Özellikle Batı kanonu sanat eleştirisinde modernist tasarım hareketinin önde gelen isimlerinden biri olarak kabul edilen Bruno Munari, kariyeri boyunca minimalist bir yaklaşım benimsemiş, “işlevsel tasarım” ile “estetik” arasında yeni ve sıra dışı bir denge geliştirmeye özen göstermiştir. Çoğu zaman estetik, işlevsellik ve kullanılabilirlik arasında bir sentez geliştirme düşüncesiyle hareket eden yazar, gerek yenilikçi yaklaşımı gerekse tasarıma atfettiği değer ile ön plana çıkmıştır. Munari’nin bu çok yönlü ve birçok farklı kavramı/meseleyi kendi içerisinde birleştiren tavrı, onu çağının olduğu kadar bugünün de öncü isimlerinden biri kılmıştır.
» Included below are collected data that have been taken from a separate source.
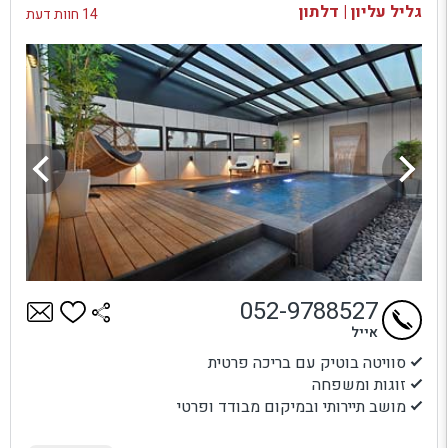
גליל עליון | דלתון
14 חוות דעת
052-9788527
אייל
סוויטה בוטיק עם בריכה פרטית
זוגות ומשפחה
מושב תיירותי ובמיקום מבודד ופרטי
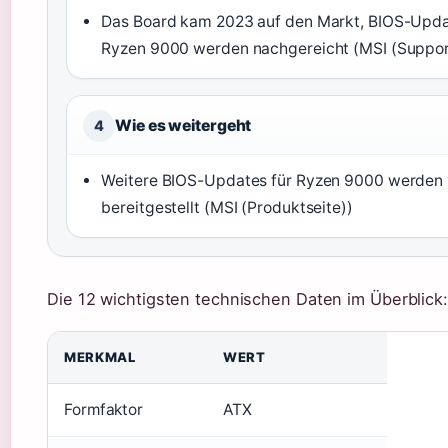
Das Board kam 2023 auf den Markt, BIOS-Upda
Ryzen 9000 werden nachgereicht (MSI (Suppor
Wie es weitergeht
4
Weitere BIOS-Updates für Ryzen 9000 werden
bereitgestellt (MSI (Produktseite))
Die 12 wichtigsten technischen Daten im Überblick:
MERKMAL
WERT
Formfaktor
ATX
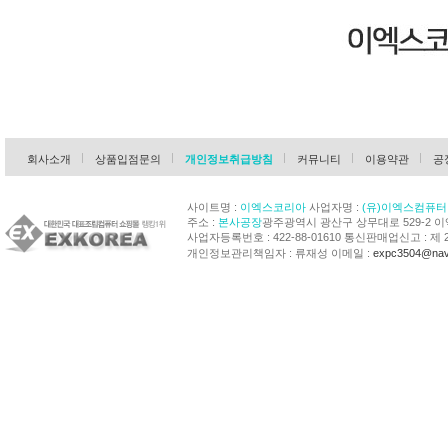
회사소개
상품입점문의
개인정보취급방침
커뮤니티
이용약관
공
사이트명 :
이엑스코리아
사업자명 :
(유)이엑스컴퓨터
주소 :
본사공장
광주광역시 광산구 상무대로 529-2 
사업자등록번호 : 422-88-01610 통신판매업신고 : 제 
개인정보관리책임자 : 류재성 이메일 :
expc3504@nav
Hem İtalya’da hem de uluslararası alanda geniş bir etki yaratmış olan çok yönlü bir sanatçı ve tasarımcı olarak tanımlayabileceğimiz Munari’nin Kare Daire Üçgen başlıklı kitabı geçtiğimiz günlerde Ketebe tarafından yayımlandı. Bengisu Bayrak tarafından Türkçeye çevrilen eser, Munari’nin tasarımıyla ön plana çıkan eserlerinin Türkiye’de daha yakından tanınması bakımından da özel bir anlam ifade ediyor. Seçil Alten tarafından yayına hazırlanan kitabın dizi editörlüğünü Hümeyra Çalışkan, tasarım uygulamasını ise Nilgün Sönmez üstleniyor. Munari’nin modernist tavrının birçok yönüyle vücut bulduğu kitap, öte taraftan ele aldığı meseleler ve tasarımıyla da özel bir yerde duruyor.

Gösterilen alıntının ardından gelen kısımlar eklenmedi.